Had the essay been sent to him by the editor of Mind, the referee ends, "I should have treated it respectfully as a brilliant essay by a very able writer, but should have endeavoured to point out that its positive stand-point and consequently its treatment of the subject were hopelessly inadequate."
Bosanquet was specifically commenting on a part of the essay that argued that Truth and truth-bearers could be understood independently of Knowledge, and hence independently of mind. It was published in Mind in 1899 as "The Nature of Judgment".

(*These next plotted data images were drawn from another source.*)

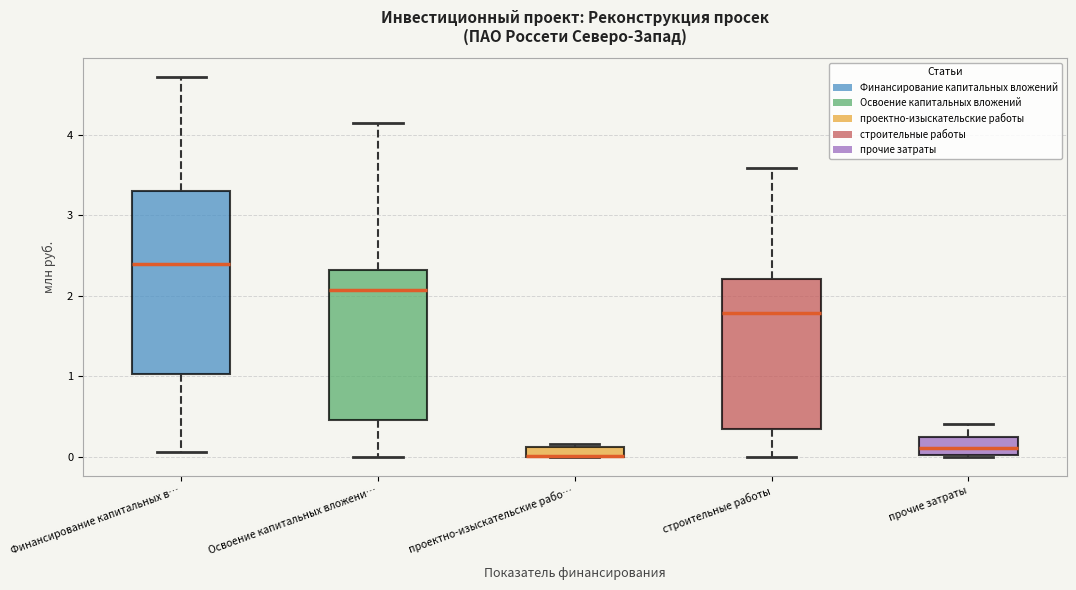

Comparing the boxes themselves (not the whiskers), which one is the tallest?

Финансирование капитальных в…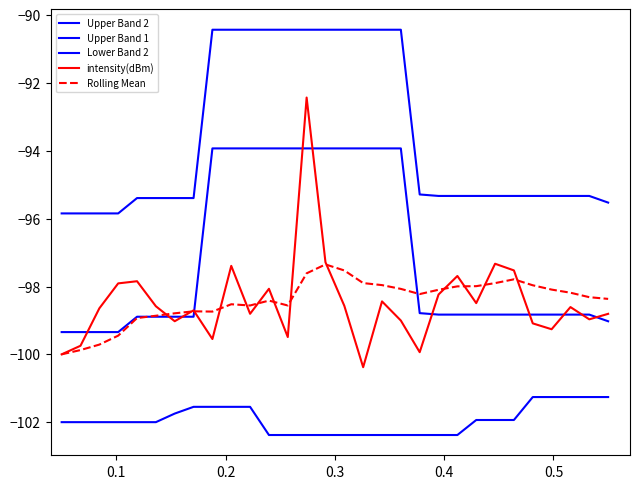

Is this an area chart (filled region under the line)?

No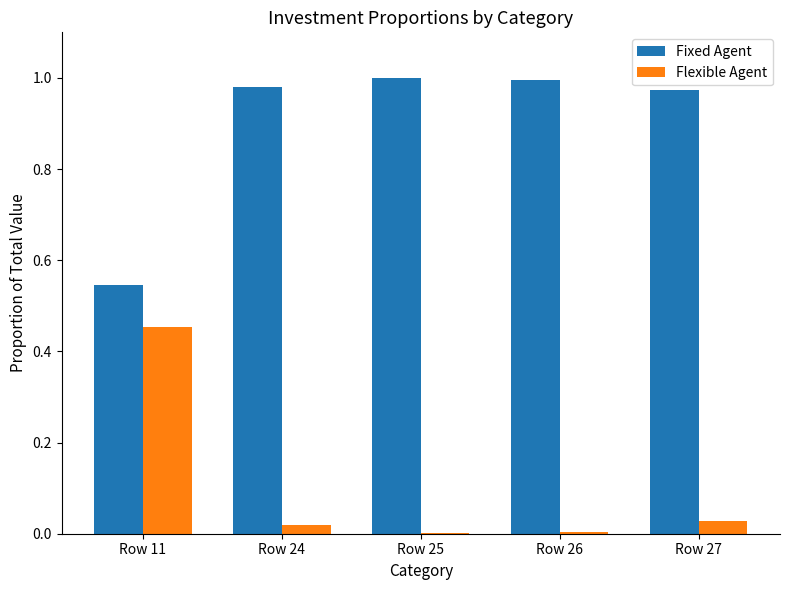

At which label does Flexible Agent reach its peak?

Row 11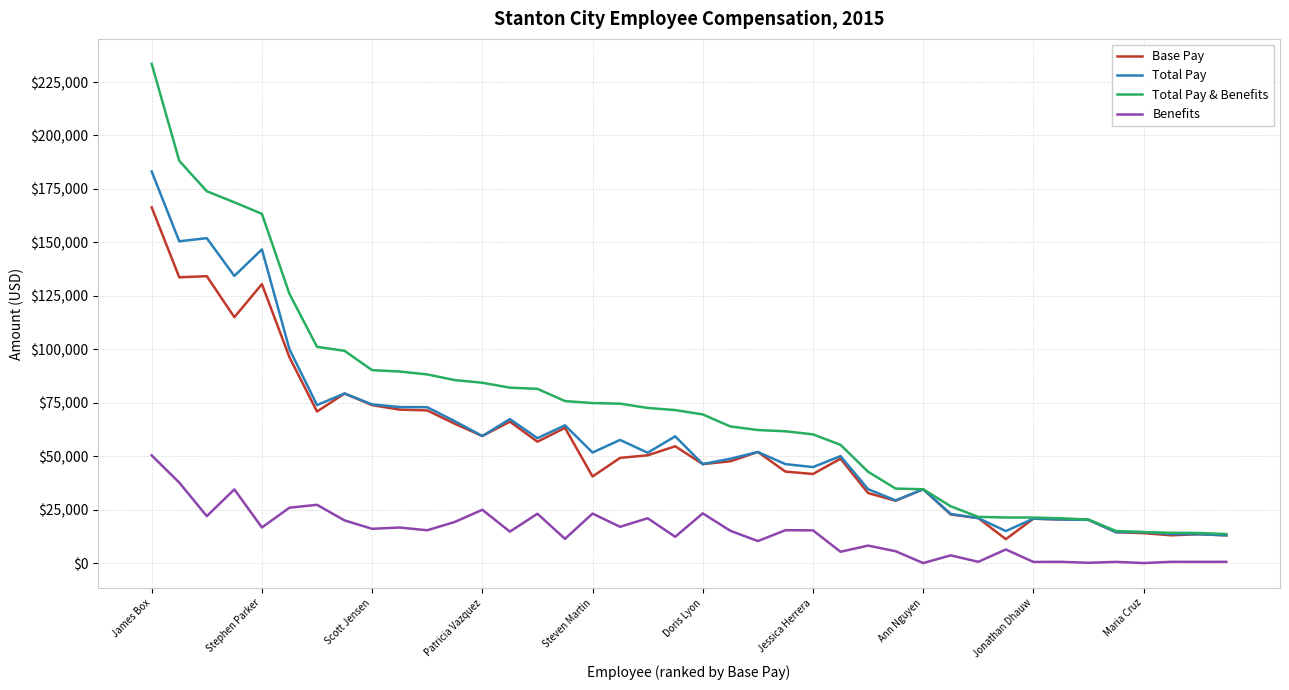

List the series in order of their peak value, lowest first.

Benefits, Base Pay, Total Pay, Total Pay & Benefits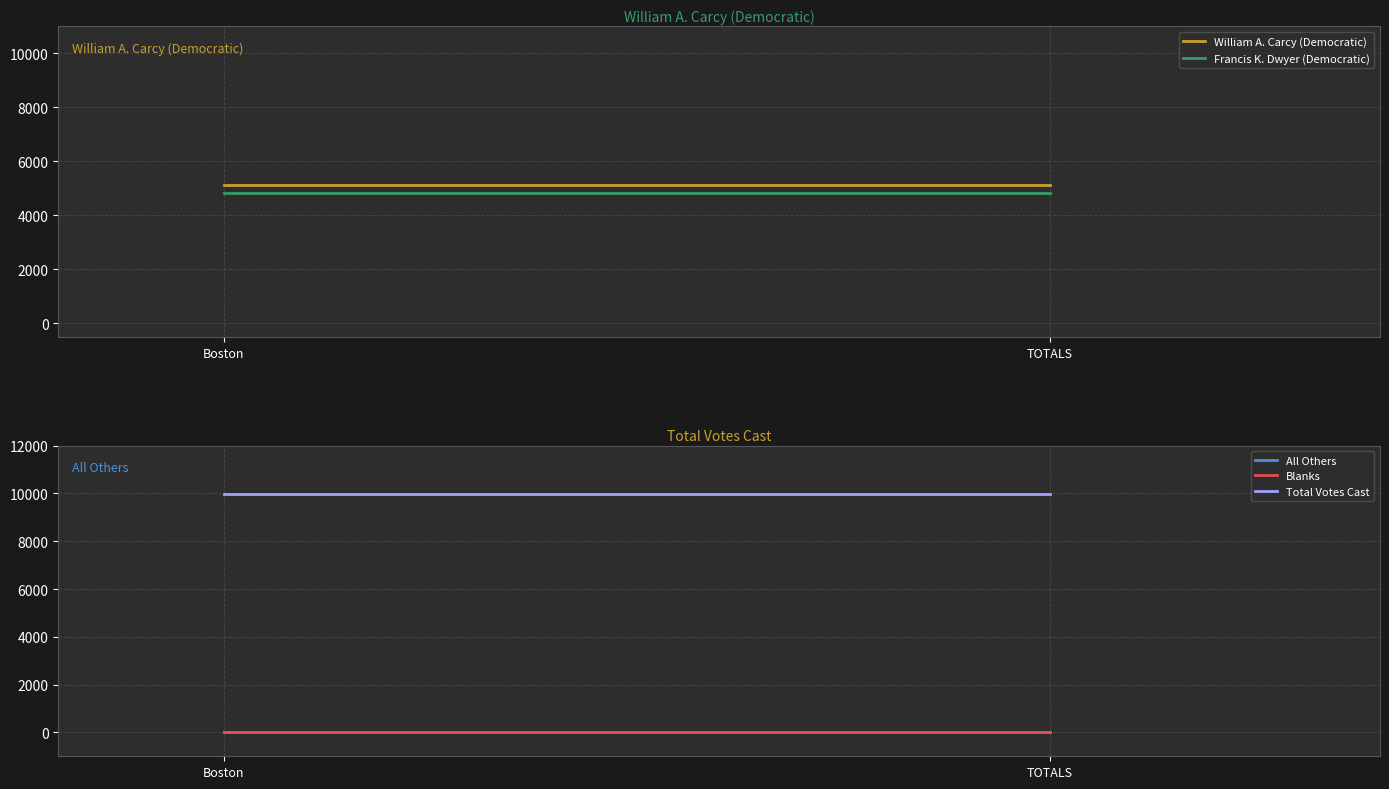

Which category has the highest value across all series?

Boston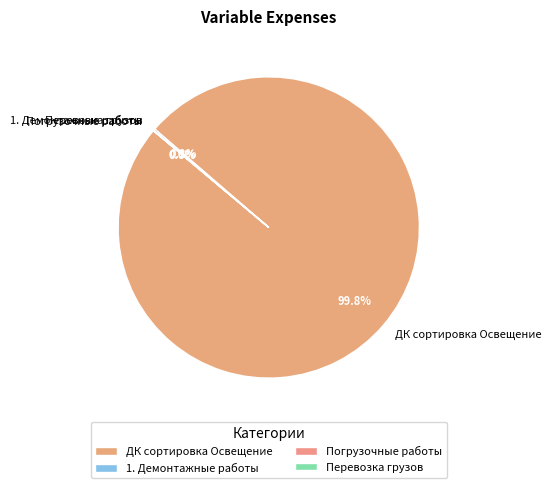

Which slice is the largest?

ДК сортировка Освещение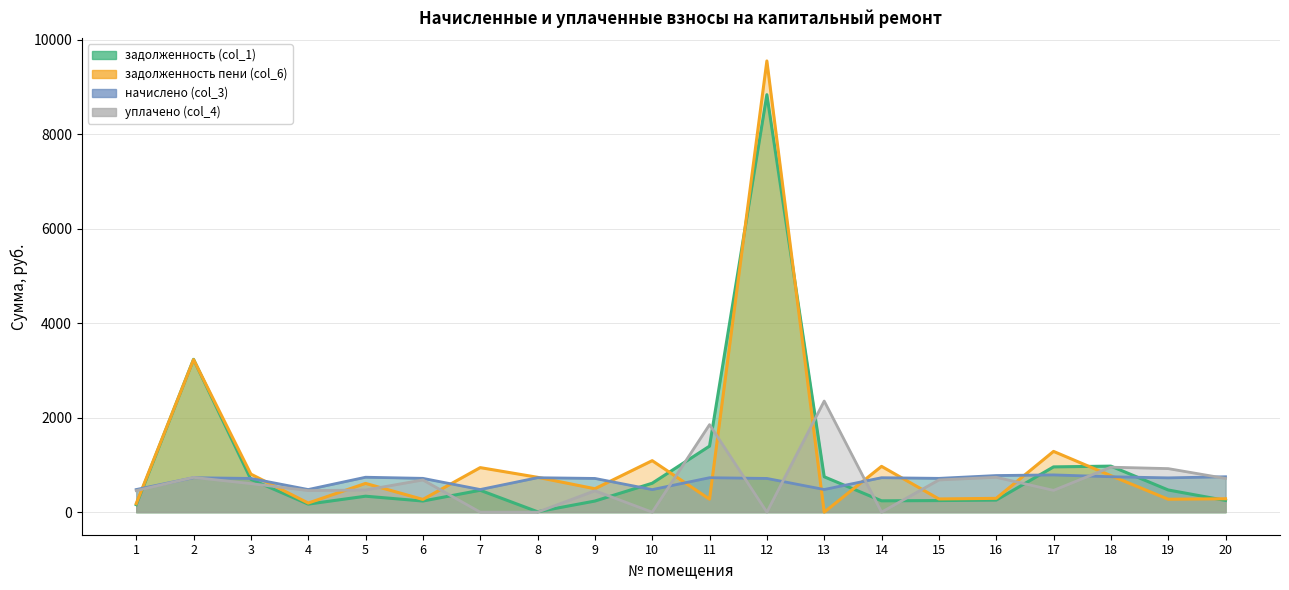

The value of задолженность пени (col_6) at 10 is 1090.7. True or false?

True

The author of the essay under review was G. E. Moore. The essay was submitted to Trinity College for a Prize Fellowship, which Moore won that year. However, when he later applied for a Research Fellowship (in 1904), he was turned down, because of another unfavourable report from Bosanquet, who once again expressed the view that he (Moore) was a brilliant critic, but inadequate positive theorist.
After he lost the Research Fellowship in 1904, Moore did not find a job teaching Philosophy until 1911, when he was 38.
(The above is taken from Tom Regan's Bloomsbury's Prophet, 1986. Many thanks to Tom Hurka for regaling me with the tale.)